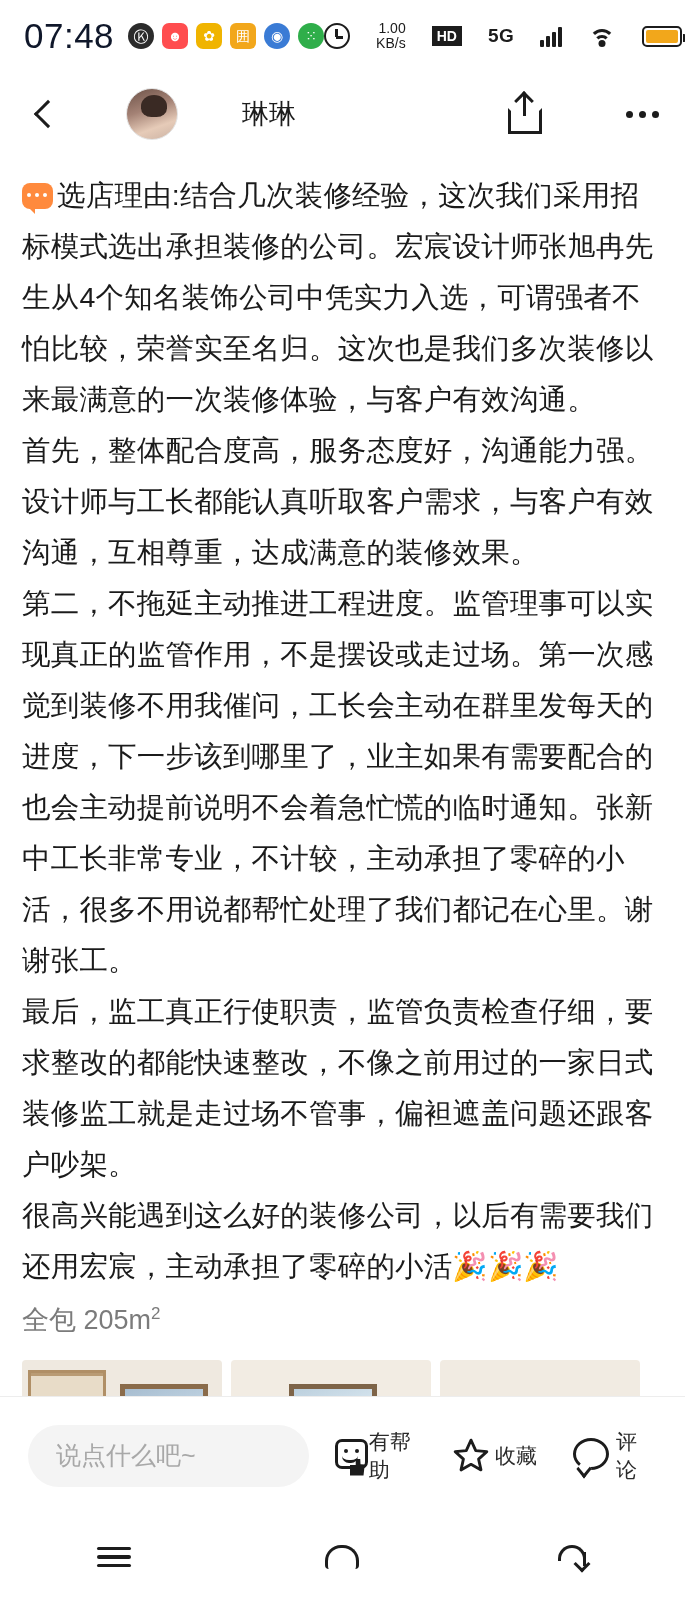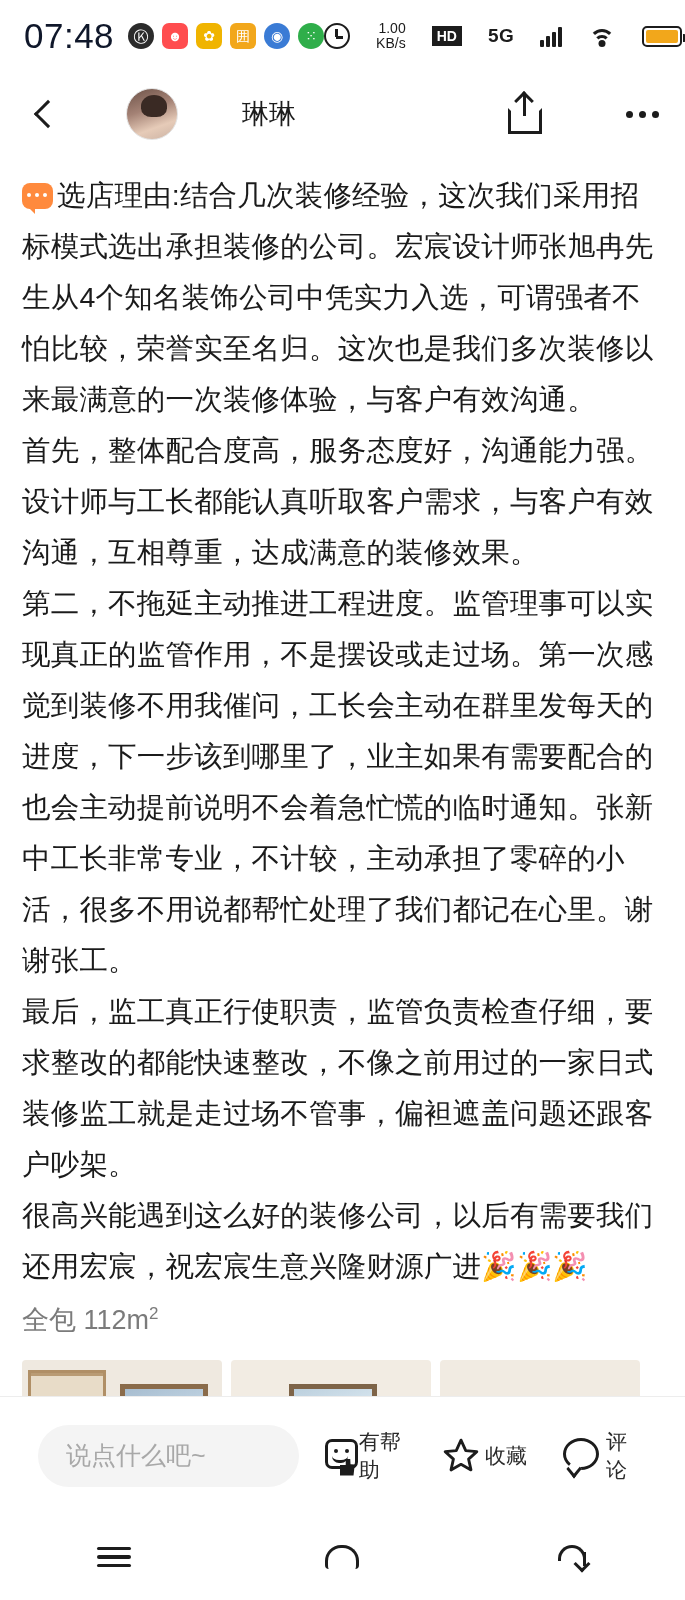--- a/index.html
+++ b/index.html
@@ -249,21 +249,21 @@
       linear-gradient(160deg, #e0bb6c, #c79a45);
     clip-path: polygon(40% 0, 60% 0, 100% 100%, 78% 100%, 50% 28%, 22% 100%, 0 100%);
   }
 
   
   .bottombar {
     flex: 0 0 118px;
     height: 118px;
     display: flex;
     align-items: center;
-    padding: 0 38px;
+    padding: 0 28px;
     background: #fff;
     border-top: 1px solid #ededed;
   }
   .comment-box {
     flex: 1 1 auto;
     height: 62px;
     border-radius: 31px;
     background: #f4f4f4;
     display: flex;
     align-items: center;
@@ -404,24 +404,24 @@
         <i></i>
       </div>
   </div>
 
   <div class="content">
     <div class="post-text">
       <p><span class="emoji-chat"><i></i><i></i><i></i></span><span>选店理由:结合几次装修经验，这次我们采用招标模式选出承担装修的公司。宏宸设计师张旭冉先生从4个知名装饰公司中凭实力入选，可谓强者不怕比较，荣誉实至名归。这次也是我们多次装修以来最满意的一次装修体验，与客户有效沟通。</span></p>
       <p>首先，整体配合度高，服务态度好，沟通能力强。设计师与工长都能认真听取客户需求，与客户有效沟通，互相尊重，达成满意的装修效果。</p>
       <p>第二，不拖延主动推进工程进度。监管理事可以实现真正的监管作用，不是摆设或走过场。第一次感觉到装修不用我催问，工长会主动在群里发每天的进度，下一步该到哪里了，业主如果有需要配合的也会主动提前说明不会着急忙慌的临时通知。张新中工长非常专业，不计较，主动承担了零碎的小活，很多不用说都帮忙处理了我们都记在心里。谢谢张工。</p>
       <p>最后，监工真正行使职责，监管负责检查仔细，要求整改的都能快速整改，不像之前用过的一家日式装修监工就是走过场不管事，偏袒遮盖问题还跟客户吵架。</p>
-      <p>很高兴能遇到这么好的装修公司，以后有需要我们还用宏宸，祝宏宸生意兴隆财源广进🎉🎉🎉</p>
+      <p>很高兴能遇到这么好的装修公司，以后有需要我们还用宏宸，主动承担了零碎的小活🎉🎉🎉</p>
     </div>
     <div class="area-line">
-      <span>全包 112m</span><sup>2</sup>
+      <span>全包 205m</span><sup>2</sup>
     </div>
 
     <div class="photos">
       <div class="photo p1"></div>
       <div class="photo p2"></div>
       <div class="photo p3" style="flex:0 0 200px;background:linear-gradient(180deg,#f1ebe2 0 30%,#e9e1d6 30% 74%,#7d6749 74% 100%);"></div>
     </div>
   </div>
 
   <div class="bottombar">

What needs to be done —
Reproduce the data verbatim and omit each image.

Response area —
--- a/index.html
+++ b/index.html
@@ -249,21 +249,21 @@
       linear-gradient(160deg, #e0bb6c, #c79a45);
     clip-path: polygon(40% 0, 60% 0, 100% 100%, 78% 100%, 50% 28%, 22% 100%, 0 100%);
   }
 
   
   .bottombar {
     flex: 0 0 118px;
     height: 118px;
     display: flex;
     align-items: center;
-    padding: 0 38px;
+    padding: 0 28px;
     background: #fff;
     border-top: 1px solid #ededed;
   }
   .comment-box {
     flex: 1 1 auto;
     height: 62px;
     border-radius: 31px;
     background: #f4f4f4;
     display: flex;
     align-items: center;
@@ -404,24 +404,24 @@
         <i></i>
       </div>
   </div>
 
   <div class="content">
     <div class="post-text">
       <p><span class="emoji-chat"><i></i><i></i><i></i></span><span>选店理由:结合几次装修经验，这次我们采用招标模式选出承担装修的公司。宏宸设计师张旭冉先生从4个知名装饰公司中凭实力入选，可谓强者不怕比较，荣誉实至名归。这次也是我们多次装修以来最满意的一次装修体验，与客户有效沟通。</span></p>
       <p>首先，整体配合度高，服务态度好，沟通能力强。设计师与工长都能认真听取客户需求，与客户有效沟通，互相尊重，达成满意的装修效果。</p>
       <p>第二，不拖延主动推进工程进度。监管理事可以实现真正的监管作用，不是摆设或走过场。第一次感觉到装修不用我催问，工长会主动在群里发每天的进度，下一步该到哪里了，业主如果有需要配合的也会主动提前说明不会着急忙慌的临时通知。张新中工长非常专业，不计较，主动承担了零碎的小活，很多不用说都帮忙处理了我们都记在心里。谢谢张工。</p>
       <p>最后，监工真正行使职责，监管负责检查仔细，要求整改的都能快速整改，不像之前用过的一家日式装修监工就是走过场不管事，偏袒遮盖问题还跟客户吵架。</p>
-      <p>很高兴能遇到这么好的装修公司，以后有需要我们还用宏宸，祝宏宸生意兴隆财源广进🎉🎉🎉</p>
+      <p>很高兴能遇到这么好的装修公司，以后有需要我们还用宏宸，主动承担了零碎的小活🎉🎉🎉</p>
     </div>
     <div class="area-line">
-      <span>全包 112m</span><sup>2</sup>
+      <span>全包 205m</span><sup>2</sup>
     </div>
 
     <div class="photos">
       <div class="photo p1"></div>
       <div class="photo p2"></div>
       <div class="photo p3" style="flex:0 0 200px;background:linear-gradient(180deg,#f1ebe2 0 30%,#e9e1d6 30% 74%,#7d6749 74% 100%);"></div>
     </div>
   </div>
 
   <div class="bottombar">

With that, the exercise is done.